In this case, there are 4 images retrieved from the control group and 10, 30, 50 designs retrieved from the experimental groups. Among 10 participants, for the control group, 3.5/4 (87.5%) designs are marked as related candidates on average. And the average results for the experimental groups are 3/4 (75%), 3.35/4 (83.9%), 3.77/4 (94.4%) respectively. In the experimental group (50), there are 8 out of 10 participants think that there are more than 45 designs out of 50 are useful, with 6 of them mark all of the 50 designs are useful candidates.

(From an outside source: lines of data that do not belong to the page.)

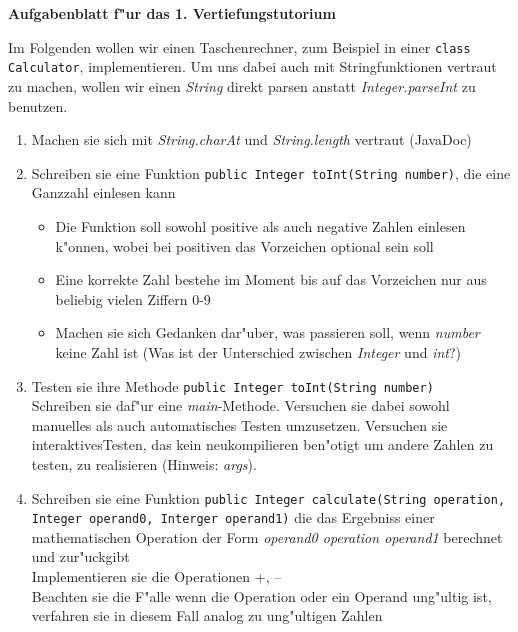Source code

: \documentclass[a4paper]{article}
\begin{document}
\begin{center}
\textbf{\large Aufgabenblatt f"ur das 1. Vertiefungstutorium}
\end{center}

Im Folgenden wollen wir einen Taschenrechner, zum Beispiel in einer \texttt{class Calculator}, implementieren. Um uns dabei auch mit Stringfunktionen vertraut zu machen, wollen wir einen \textit{String} direkt parsen anstatt \textit{Integer.parseInt} zu benutzen.
\begin{enumerate}
\item Machen sie sich mit \textit{String.charAt} und \textit{String.length} vertraut (JavaDoc)

\item Schreiben sie eine Funktion \texttt{public Integer toInt(String number)}, die eine Ganzzahl einlesen kann
	\begin{itemize}
	\item Die Funktion soll sowohl positive als auch negative Zahlen einlesen k"onnen, wobei bei positiven das Vorzeichen optional sein soll
	\item Eine korrekte Zahl bestehe im Moment bis auf das Vorzeichen nur aus beliebig vielen Ziffern 0-9
	\item Machen sie sich Gedanken dar"uber, was passieren soll, wenn \textit{number} keine Zahl ist (Was ist der Unterschied zwischen \textit{Integer} und \textit{int}?)
	\end{itemize}

\item Testen sie ihre Methode \texttt{public Integer toInt(String number)}\\
Schreiben sie daf"ur eine \textit{main}-Methode. Versuchen sie dabei sowohl manuelles als auch automatisches Testen umzusetzen. Versuchen sie \glqq interaktives\grqq Testen, das kein neukompilieren ben"otigt um andere Zahlen zu testen, zu realisieren (Hinweis: \textit{args}).

\item Schreiben sie eine Funktion \texttt{public Integer calculate(String operation, Integer operand0, Interger operand1)} die das Ergebniss einer mathematischen Operation der Form \textit{operand0 operation operand1} berechnet und zur"uckgibt\\
Implementieren sie die Operationen +, --\\
Beachten sie die F"alle wenn die Operation oder ein Operand ung"ultig ist, verfahren sie in diesem Fall analog zu ung"ultigen Zahlen


\end{enumerate}
\end{document}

From the above bar chart, we can see that the our method outperforms the control group in satisfaction score (3.5/5, 4.1/5, 4.9/5 compare to 3.4/5). The result shows that the more results retrieved, the higher satisfaction participants feel.

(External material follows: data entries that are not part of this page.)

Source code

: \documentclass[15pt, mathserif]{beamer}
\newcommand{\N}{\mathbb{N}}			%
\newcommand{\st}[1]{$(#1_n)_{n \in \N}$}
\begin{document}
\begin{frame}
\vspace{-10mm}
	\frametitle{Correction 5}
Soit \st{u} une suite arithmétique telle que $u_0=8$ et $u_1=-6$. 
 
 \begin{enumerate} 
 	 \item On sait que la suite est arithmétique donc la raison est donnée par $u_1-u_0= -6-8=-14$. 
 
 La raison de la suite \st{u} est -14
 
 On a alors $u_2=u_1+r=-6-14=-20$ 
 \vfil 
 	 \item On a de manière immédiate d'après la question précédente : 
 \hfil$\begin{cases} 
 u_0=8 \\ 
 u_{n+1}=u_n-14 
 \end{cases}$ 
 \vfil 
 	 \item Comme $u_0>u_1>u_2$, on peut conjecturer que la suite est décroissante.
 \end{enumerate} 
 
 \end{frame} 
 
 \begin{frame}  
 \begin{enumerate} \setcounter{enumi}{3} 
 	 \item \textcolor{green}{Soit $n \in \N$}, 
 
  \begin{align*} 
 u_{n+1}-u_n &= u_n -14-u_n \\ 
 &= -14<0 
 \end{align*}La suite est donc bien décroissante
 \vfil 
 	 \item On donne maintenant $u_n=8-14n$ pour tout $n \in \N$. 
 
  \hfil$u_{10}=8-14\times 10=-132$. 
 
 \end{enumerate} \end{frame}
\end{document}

From the above bar chart, we can see that the our method is better than the control group in diversity rating, especially for experimental group 30 and 50 which is 4.5/5 and 4.7/5 respectively. For the control group, participants' responses are quite diverse, there are 3 participants rate the diversity score as 1 out of 5 while two rate 5. In contrast, for the experimental groups, 93.3% participants rate equal or greater than 3, particularly the experimental group (50), all of the participants rate equal or greater than 3 and 6 participants rate full score.